IBM's head of HR rejects claims that there is a culture of age discrimination, despite documents to the contrary seen this week

Nickle LaMoreaux, chief human resources officer at IBM, sent an open letter to IBM employees on Sunday refuting "false claims" that the company engaged in systemic age discrimination.

"Discrimination of any kind is entirely against our culture and who we are at IBM, and there was (and is) no systemic age discrimination at our company," LaMoreaux said in a statement published on the company's website.

LaMoreaux used corporate data from 2010 to 2020 to show that the firm does not discriminate against people of a certain age.

In that time IBM shut down entire lines of business and "reinvented itself for a new era of technology".

"Amidst those significant changes, IBM never engaged in systemic age discrimination, which data confirms," LaMoreaux said.

Between 2010 and 2020, 37 per cent of all IBM hires in the United States were above the age of 40. Over 10,000 people recruited in the USA during the period were over the age of 50, while 1,500 were above 60.
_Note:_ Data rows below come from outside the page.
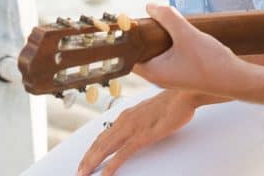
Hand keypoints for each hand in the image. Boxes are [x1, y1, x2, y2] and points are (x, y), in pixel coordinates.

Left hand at [75, 89, 200, 175]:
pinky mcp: (142, 136)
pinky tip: (104, 175)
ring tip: (84, 173)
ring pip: (105, 148)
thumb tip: (137, 128)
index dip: (91, 149)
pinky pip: (122, 154)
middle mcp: (125, 120)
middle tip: (79, 171)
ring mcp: (132, 128)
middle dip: (87, 158)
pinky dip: (111, 166)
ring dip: (92, 162)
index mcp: (126, 115)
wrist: (183, 95)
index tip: (85, 159)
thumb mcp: (151, 112)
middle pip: (99, 143)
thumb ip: (140, 120)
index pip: (103, 135)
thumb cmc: (172, 103)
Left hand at [132, 3, 246, 95]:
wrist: (235, 79)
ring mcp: (170, 77)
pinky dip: (169, 45)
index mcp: (153, 72)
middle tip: (153, 19)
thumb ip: (168, 18)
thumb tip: (150, 6)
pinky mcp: (182, 74)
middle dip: (146, 35)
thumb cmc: (209, 61)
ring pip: (156, 54)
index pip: (129, 56)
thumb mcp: (186, 34)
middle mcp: (158, 77)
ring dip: (160, 39)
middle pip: (142, 53)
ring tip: (167, 24)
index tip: (134, 23)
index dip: (128, 39)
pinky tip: (180, 33)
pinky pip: (168, 57)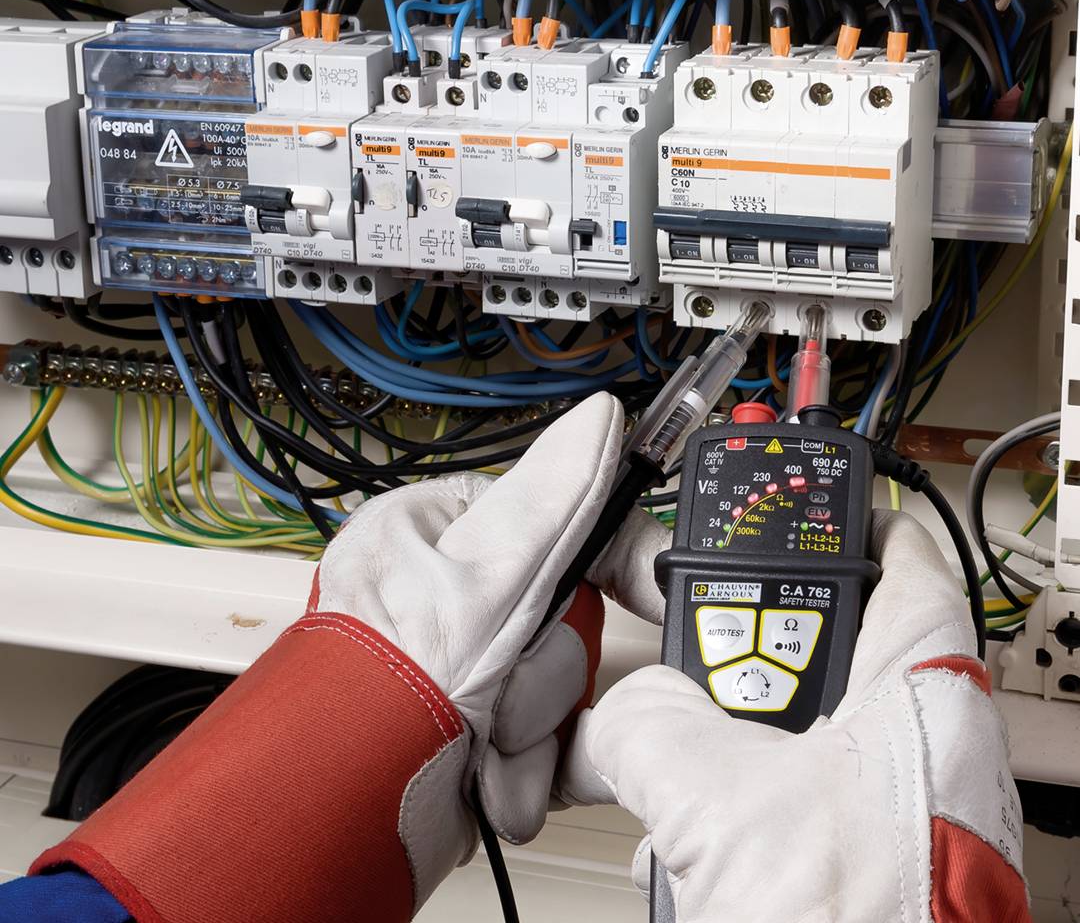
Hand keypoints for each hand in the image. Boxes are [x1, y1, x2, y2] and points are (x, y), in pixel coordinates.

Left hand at [310, 390, 662, 853]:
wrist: (340, 824)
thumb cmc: (374, 691)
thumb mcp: (479, 583)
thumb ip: (551, 501)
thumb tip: (599, 420)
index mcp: (444, 533)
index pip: (564, 515)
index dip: (616, 557)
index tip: (654, 588)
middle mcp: (458, 593)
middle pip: (572, 609)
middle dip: (549, 671)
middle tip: (505, 686)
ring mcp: (474, 662)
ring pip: (569, 677)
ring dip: (541, 727)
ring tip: (488, 745)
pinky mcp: (488, 724)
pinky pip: (558, 731)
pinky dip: (540, 766)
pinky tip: (501, 779)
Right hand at [560, 510, 1029, 922]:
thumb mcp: (722, 804)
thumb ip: (652, 727)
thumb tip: (618, 716)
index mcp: (919, 693)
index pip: (906, 556)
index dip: (853, 515)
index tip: (805, 502)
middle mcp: (917, 742)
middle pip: (817, 648)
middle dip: (738, 664)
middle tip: (693, 669)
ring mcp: (886, 805)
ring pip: (783, 737)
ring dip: (717, 762)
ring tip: (680, 798)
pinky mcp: (855, 858)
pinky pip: (777, 805)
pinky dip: (730, 820)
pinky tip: (697, 859)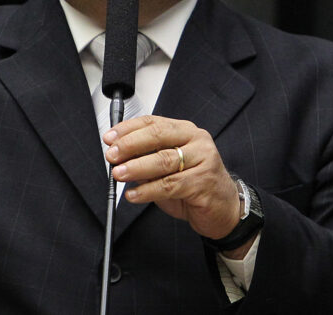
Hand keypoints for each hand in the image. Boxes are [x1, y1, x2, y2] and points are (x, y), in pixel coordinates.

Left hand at [104, 115, 241, 243]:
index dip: (128, 129)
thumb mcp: (167, 166)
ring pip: (164, 161)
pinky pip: (170, 185)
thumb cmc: (194, 184)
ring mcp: (204, 160)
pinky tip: (134, 194)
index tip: (109, 138)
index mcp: (186, 131)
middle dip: (130, 145)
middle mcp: (197, 141)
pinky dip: (148, 190)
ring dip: (136, 168)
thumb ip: (147, 158)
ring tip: (119, 174)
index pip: (153, 123)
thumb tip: (118, 156)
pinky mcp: (204, 183)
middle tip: (112, 155)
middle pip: (159, 137)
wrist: (223, 209)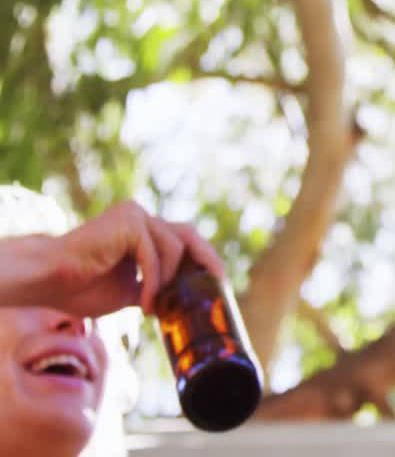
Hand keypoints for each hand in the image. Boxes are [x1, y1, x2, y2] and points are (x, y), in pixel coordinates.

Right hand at [30, 201, 225, 316]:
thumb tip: (179, 301)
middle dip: (206, 259)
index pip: (182, 239)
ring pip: (174, 247)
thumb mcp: (129, 290)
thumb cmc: (80, 287)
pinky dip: (154, 281)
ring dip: (167, 282)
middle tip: (218, 283)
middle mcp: (140, 217)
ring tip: (150, 306)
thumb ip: (154, 287)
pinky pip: (155, 254)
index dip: (201, 258)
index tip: (216, 281)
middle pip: (188, 233)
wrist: (49, 281)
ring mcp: (135, 215)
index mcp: (140, 230)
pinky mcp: (129, 221)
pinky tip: (143, 303)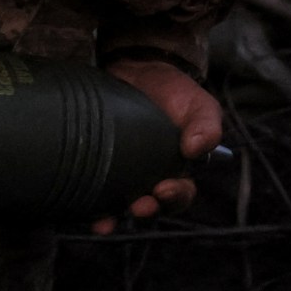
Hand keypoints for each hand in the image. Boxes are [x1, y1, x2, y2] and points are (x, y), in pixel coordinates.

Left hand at [90, 58, 220, 234]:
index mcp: (179, 170)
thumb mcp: (198, 104)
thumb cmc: (175, 92)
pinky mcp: (101, 167)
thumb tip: (196, 149)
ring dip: (116, 217)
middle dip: (146, 211)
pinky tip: (85, 213)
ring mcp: (124, 175)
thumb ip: (206, 125)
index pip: (181, 194)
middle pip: (151, 207)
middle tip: (140, 206)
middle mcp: (152, 179)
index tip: (164, 188)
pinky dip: (90, 208)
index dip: (175, 197)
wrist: (139, 68)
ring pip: (120, 207)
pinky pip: (95, 194)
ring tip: (107, 222)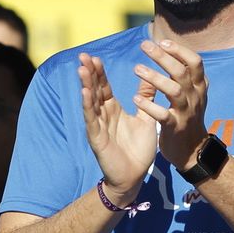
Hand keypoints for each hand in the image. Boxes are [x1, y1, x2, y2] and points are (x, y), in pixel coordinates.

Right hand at [78, 53, 158, 197]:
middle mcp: (103, 116)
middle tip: (83, 55)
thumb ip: (147, 98)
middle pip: (94, 91)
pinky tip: (86, 93)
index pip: (104, 87)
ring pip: (90, 102)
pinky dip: (88, 106)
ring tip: (82, 69)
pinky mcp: (97, 138)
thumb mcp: (145, 119)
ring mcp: (98, 126)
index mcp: (113, 111)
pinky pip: (91, 120)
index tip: (95, 56)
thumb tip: (152, 77)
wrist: (134, 177)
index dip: (99, 73)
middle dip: (89, 74)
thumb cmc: (138, 150)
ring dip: (86, 85)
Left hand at [131, 39, 210, 169]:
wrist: (193, 150)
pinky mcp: (176, 128)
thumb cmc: (187, 116)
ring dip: (155, 78)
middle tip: (144, 46)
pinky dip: (150, 107)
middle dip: (163, 57)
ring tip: (137, 68)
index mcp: (199, 86)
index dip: (179, 50)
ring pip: (174, 90)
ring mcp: (187, 112)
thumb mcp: (191, 93)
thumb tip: (171, 48)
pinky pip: (164, 115)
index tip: (162, 41)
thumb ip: (183, 74)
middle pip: (182, 72)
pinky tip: (135, 99)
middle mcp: (195, 96)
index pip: (195, 61)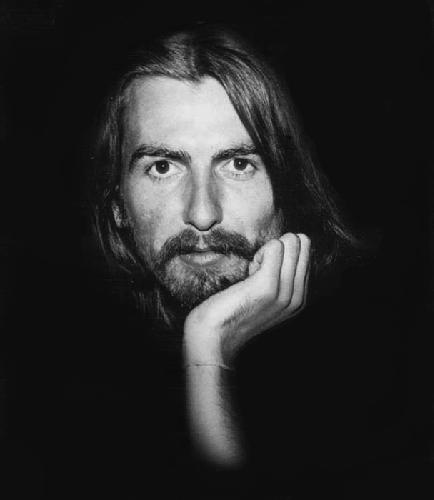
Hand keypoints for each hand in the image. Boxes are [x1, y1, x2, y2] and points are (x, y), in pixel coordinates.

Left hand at [183, 233, 310, 367]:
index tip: (261, 273)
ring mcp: (285, 292)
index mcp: (299, 299)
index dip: (281, 255)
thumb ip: (280, 275)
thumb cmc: (232, 309)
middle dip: (277, 249)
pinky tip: (249, 272)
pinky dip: (260, 253)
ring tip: (251, 274)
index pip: (306, 253)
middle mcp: (298, 298)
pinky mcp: (269, 286)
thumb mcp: (263, 294)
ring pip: (290, 243)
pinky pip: (275, 247)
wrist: (213, 334)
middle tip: (256, 271)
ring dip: (266, 252)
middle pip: (303, 243)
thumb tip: (289, 242)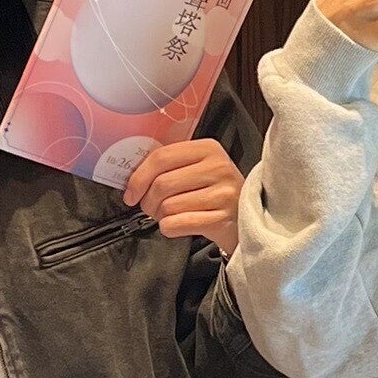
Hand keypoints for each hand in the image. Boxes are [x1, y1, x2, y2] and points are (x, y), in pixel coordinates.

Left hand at [124, 138, 244, 254]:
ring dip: (160, 216)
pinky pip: (177, 224)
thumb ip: (170, 166)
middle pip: (161, 184)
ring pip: (167, 207)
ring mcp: (223, 194)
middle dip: (147, 201)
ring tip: (171, 215)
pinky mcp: (222, 219)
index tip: (130, 193)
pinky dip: (169, 228)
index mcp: (208, 148)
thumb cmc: (214, 193)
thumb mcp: (198, 169)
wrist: (246, 218)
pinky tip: (180, 225)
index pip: (161, 157)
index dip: (138, 177)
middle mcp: (219, 167)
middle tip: (150, 207)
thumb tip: (132, 177)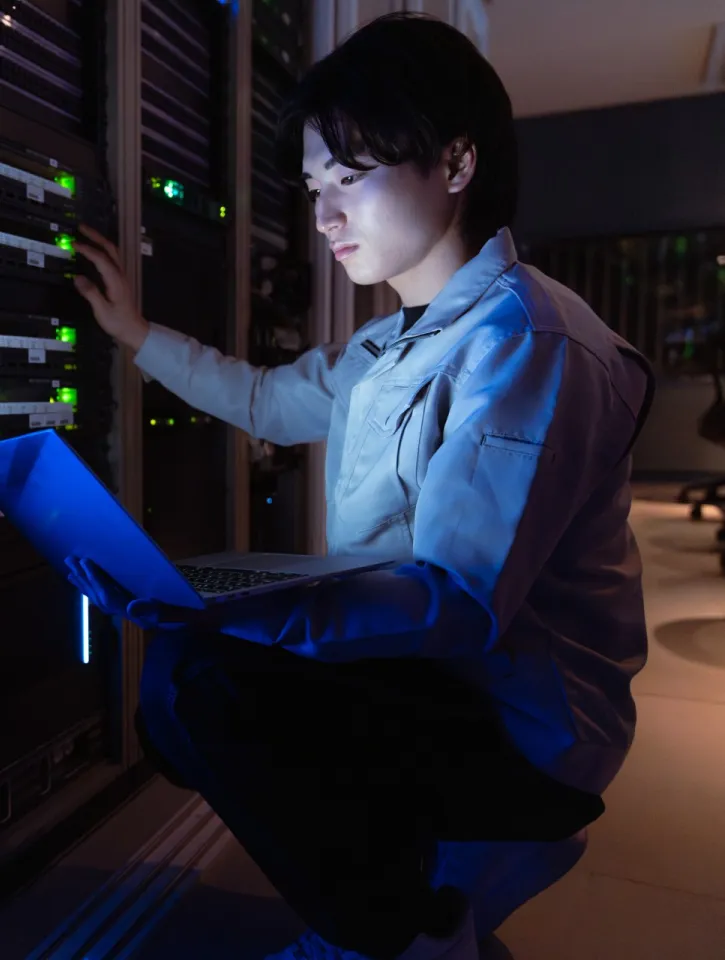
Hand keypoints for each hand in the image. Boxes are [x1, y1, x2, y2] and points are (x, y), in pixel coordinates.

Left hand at [65, 557, 213, 629]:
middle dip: (85, 579)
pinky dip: (104, 584)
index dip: (96, 580)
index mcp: (144, 617)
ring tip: (74, 567)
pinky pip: (119, 595)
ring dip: (90, 582)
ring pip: (108, 597)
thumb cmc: (205, 615)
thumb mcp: (185, 613)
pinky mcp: (147, 605)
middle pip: (103, 598)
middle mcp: (138, 616)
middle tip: (69, 560)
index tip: (85, 561)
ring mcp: (142, 611)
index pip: (112, 599)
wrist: (220, 620)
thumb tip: (130, 607)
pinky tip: (100, 576)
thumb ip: (159, 612)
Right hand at [72, 225, 149, 351]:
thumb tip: (78, 278)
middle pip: (111, 249)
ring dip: (101, 241)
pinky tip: (95, 251)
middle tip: (81, 228)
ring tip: (87, 234)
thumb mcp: (102, 311)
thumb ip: (91, 293)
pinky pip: (112, 259)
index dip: (88, 249)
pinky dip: (103, 250)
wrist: (134, 330)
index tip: (74, 244)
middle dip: (96, 237)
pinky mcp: (120, 280)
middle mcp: (121, 275)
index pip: (101, 259)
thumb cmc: (118, 323)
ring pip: (113, 253)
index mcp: (116, 281)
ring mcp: (122, 277)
According to LaMoreaux, 26 per cent of IBM's US employees had worked with the company for 20 years or more, as of 2020. At that time, the median age of IBM's US workforce was 48: the same as it had been in 2010.

She emphasised that IBM's workforce strategy has always been guided by one core principle, which is "having the right skills at the right levels in the right jobs" to assist clients.

"It has never been driven by the age of any individual or group of employees," LaMoreaux added.

The remark by LaMoreaux are an attempt to separate the company's values from the individual behaviour of some top executives, who have been accused of using insulting terms such as "dinobabies" to describe older employees. There are also claims that the executives discussed plans to replace employees with younger workers, as revealed by internal IBM documents made public by a US District Court last week.

The documents were released in an age discrimination lawsuit - Lohnn v. IBM - brought against the blue-chip technology firm.

The initial complaint was filed last year on behalf of Jorgen Lohnn, who worked for IBM as a Client Executive for Sales and Distribution and committed suicide after being laid off in 2016.

The suit, filed by Lohnn's widow Denise and seen by The Register says: 'Lohnn worked for IBM for approximately 15 years until his layoff in 2016 at the age of 57'.

'Plaintiff [Denise Lohnn] contends that her husband, Mr Lohnn, fell victim to a years-long companywide discriminatory scheme implemented by IBM's top management to build a younger workforce, by reducing its population of older workers in order to make room for the hiring of younger workers.'

The internal emails made public last week suggest that IBM executives wanted to make older staff 'extinct' to lower the company's average age. They were unhappy over the fact that the company had a smaller percentage of millennials in its staff and vowed to move against its 'dated maternal workforce'.

The document describes an IBM plan to force the senior staff to voluntarily retire by transferring them to undesirable places. The executives believed that the majority of such workers would refuse to relocate.

IBM is facing similar age discrimination complaints in arbitration and court proceedings by many ex-employees across the USA.

Shannon Liss-Riordan, who represents hundreds of former IBM employees in similar claims, told the New York Times that these documents show that senior IBM officials were actively conspiring to displace older workers.

Liss-Riordan is seeking class-action status for some of the claims, although courts have yet to certify the class.